Thanks to my bout with mal de mer, I had gotten a good night's sleep. At breakfast I found out I had slept through: 1) a great disco show in which the G.O.'s imitated rock stars (awww) and 2) a sea so rough that a giant wave washed over the bow (awww).
We felt a little silly, Olivier, Steve and I, carrying golf bags (provided by Club Med) off the ship, but we also noticed a few jealous stares. We took a cab to a nice little nine-hole course at the Rockley Resort and proceeded to bring the surrounding chalets to their knees. Modesty forbids me to go into detail about my round. Well, since you insist, I did have consecutive birdies, and the guys started calling me Seve.
My wife, meanwhile, was taking one of four excursions offered by the Club Med 1 today: the Villa Nova tour. Since the trip included not only a visit to the Villa Nova estate but also a stop at St. John's Church, she wondered if the excursion had a Big East connection. In the afternoon we were reunited for a helicopter tour of Barbados. I especially liked the part where the pilot headed the chopper for a cliff, pulled up suddenly, dived down and flew along the shore so close to the waves that you could feel the spray. Mal d'air.
We decided to have dinner with the Brooklyn couple at a restaurant called Carambola, on the Caribbean side of Barbados. The restaurant was suspended over the water, with breakers occasionally at our feet, and the food was almost as spectacular as the view. We actually had to hurry back to make the ship's 10:30 p.m. curfew. We entered the Blackjack Zone for a while, but we spent most of the rest of the evening on an aft deck, sipping something or other with our friends from Brooklyn and Berlin, talking theology under the stars. It was a good day. Good night.
G.M.'S LOG, THURSDAY, DEC. 6, 1990.
CURRENTS: 220 VOLTS FOR EUROPEANS, 110 FOR AMERICANS,
DEPENDING ON WHICH OUTLET SWITCH YOU FLICK.

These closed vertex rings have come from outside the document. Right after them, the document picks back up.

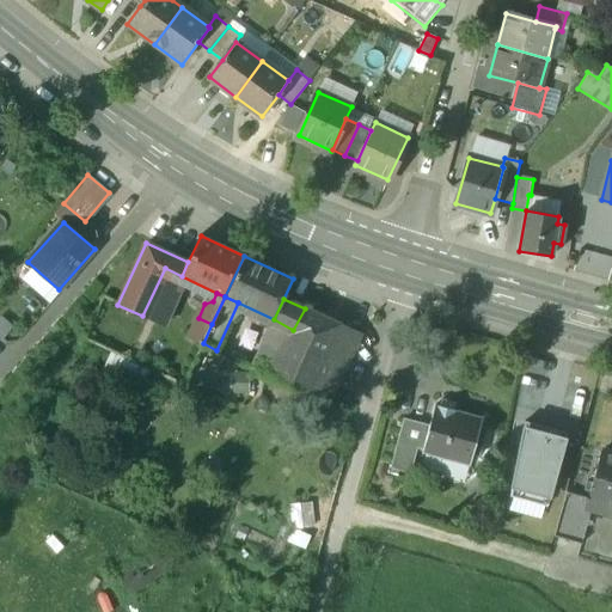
[(359,335),(305,308),(293,330),(271,375),(326,403),(359,335)]
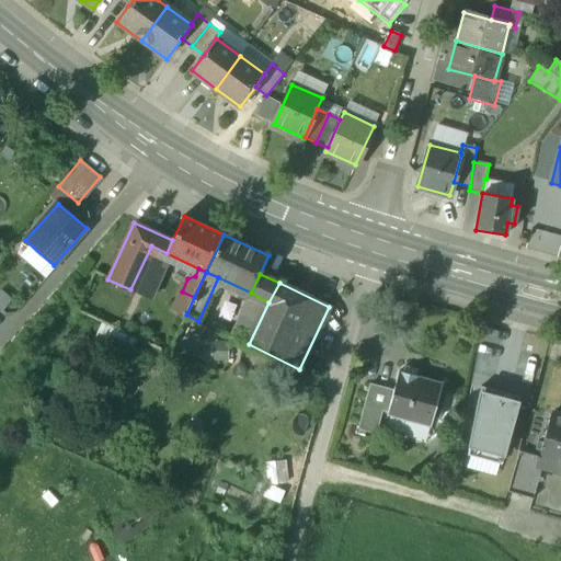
[(418,368),(404,365),(403,371),(415,375),(418,368)]
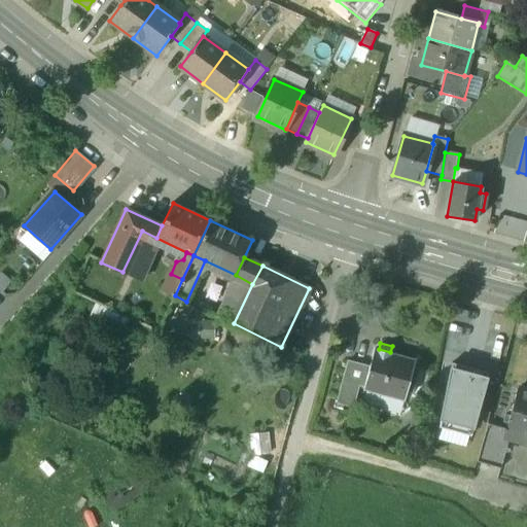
[(379,349),(375,348),(370,365),(371,366),(365,385),(364,385),(364,386),(363,389),(405,399),(416,359),(390,352),(379,349)]
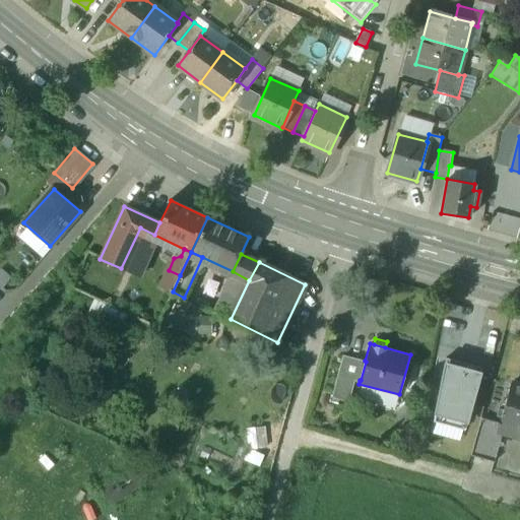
[(443,345),(440,358),(457,362),(460,349),(443,345)]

This truly was a day at the beach. We dropped anchor off Mayreau and claimed the island in the name of a picnic. In the morning I went snorkeling with Ron from San Bernardino, and we discovered a graveyard of conch shells. I can still hear them clinking like muted bells as the waves washed up and down.
Again it was too rough to water-ski, so I drowned my sorrows in volleyball. Funny, nobody called me Karch.